Give back the whole listing verbatim, printing none of its pictures.

* _DATA SUPPLIED_
___

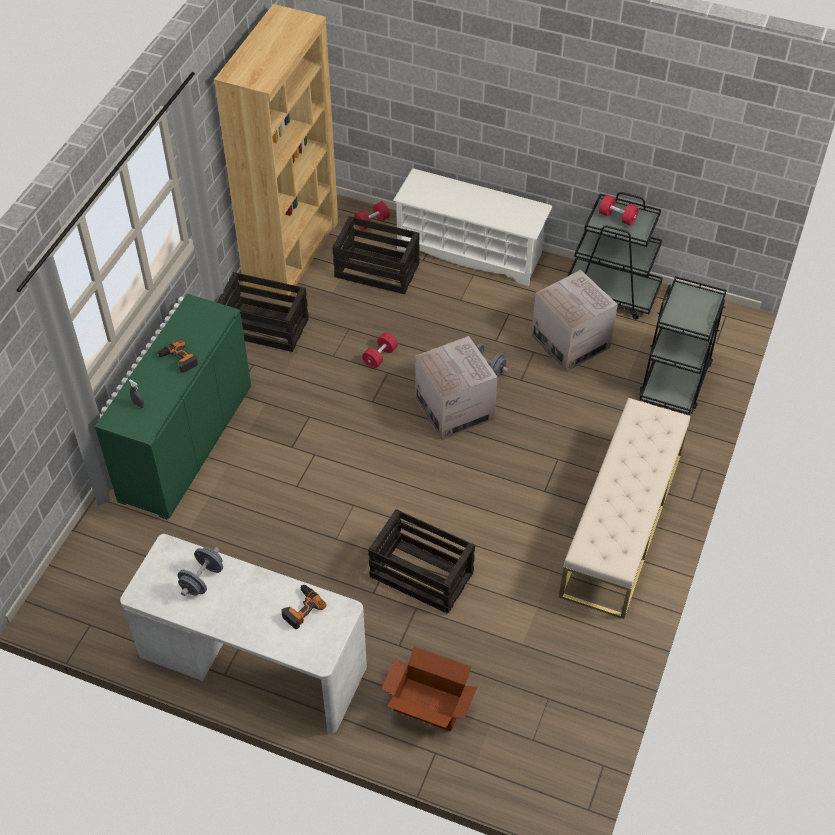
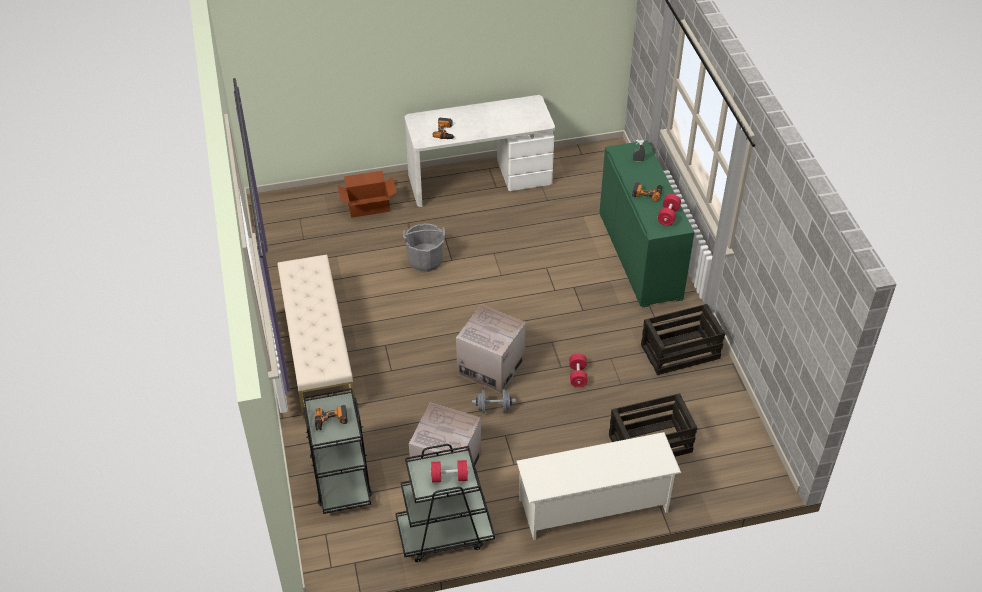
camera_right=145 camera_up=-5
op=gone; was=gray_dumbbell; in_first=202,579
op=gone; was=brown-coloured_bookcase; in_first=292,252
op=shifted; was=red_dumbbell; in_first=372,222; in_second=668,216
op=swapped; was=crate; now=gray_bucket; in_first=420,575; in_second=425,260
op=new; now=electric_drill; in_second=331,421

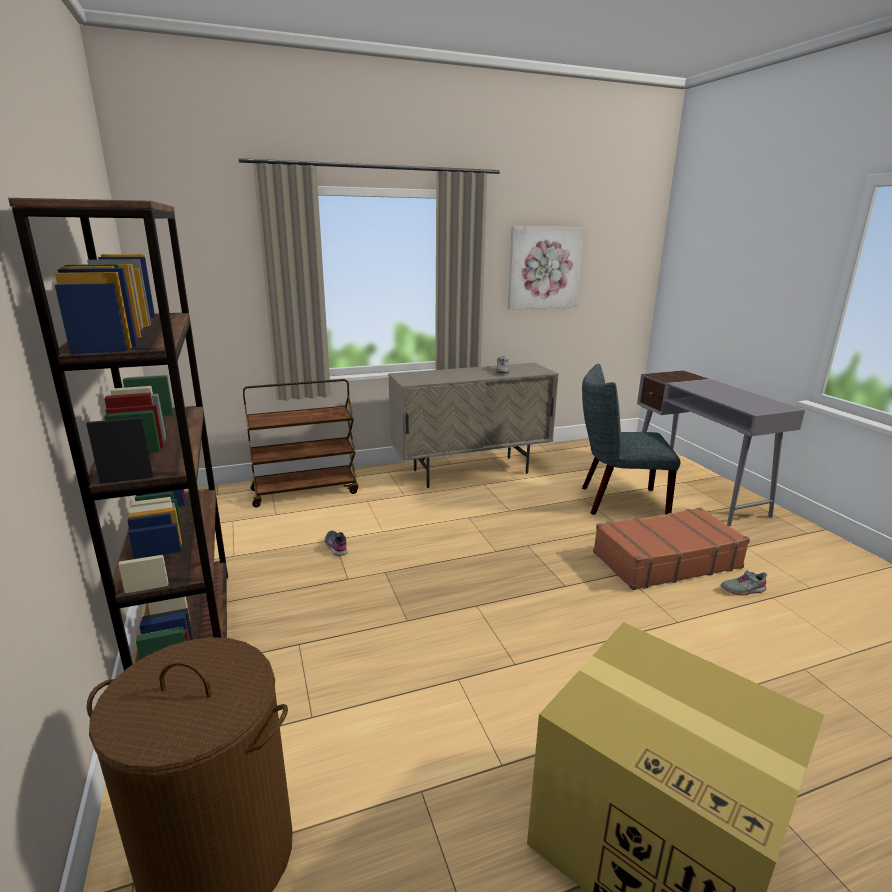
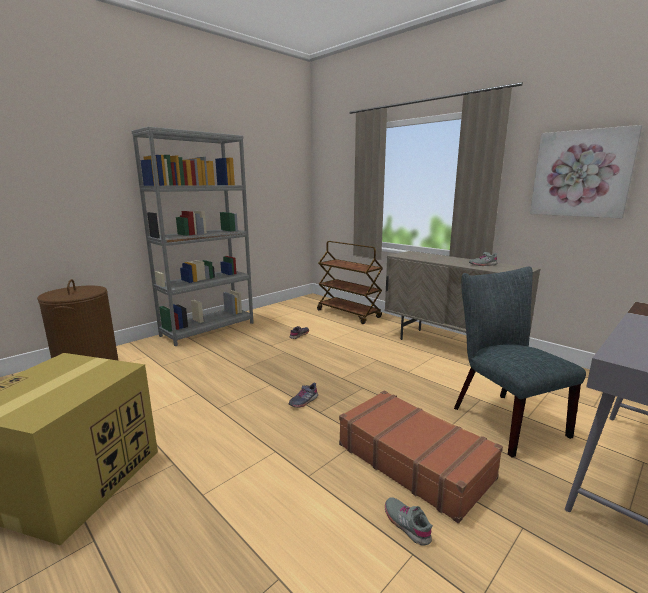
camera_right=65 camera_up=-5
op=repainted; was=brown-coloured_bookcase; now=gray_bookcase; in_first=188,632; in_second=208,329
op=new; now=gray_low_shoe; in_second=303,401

___

* _RESULT FOR THIS EXERCISE_
camera_right=145 camera_up=-5
op=gone; was=gray_dumbbell; in_first=202,579
op=gone; was=brown-coloured_bookcase; in_first=292,252
op=shifted; was=red_dumbbell; in_first=372,222; in_second=668,216
op=swapped; was=crate; now=gray_bucket; in_first=420,575; in_second=425,260
op=new; now=electric_drill; in_second=331,421

camera_right=65 camera_up=-5
op=repainted; was=brown-coloured_bookcase; now=gray_bookcase; in_first=188,632; in_second=208,329
op=new; now=gray_low_shoe; in_second=303,401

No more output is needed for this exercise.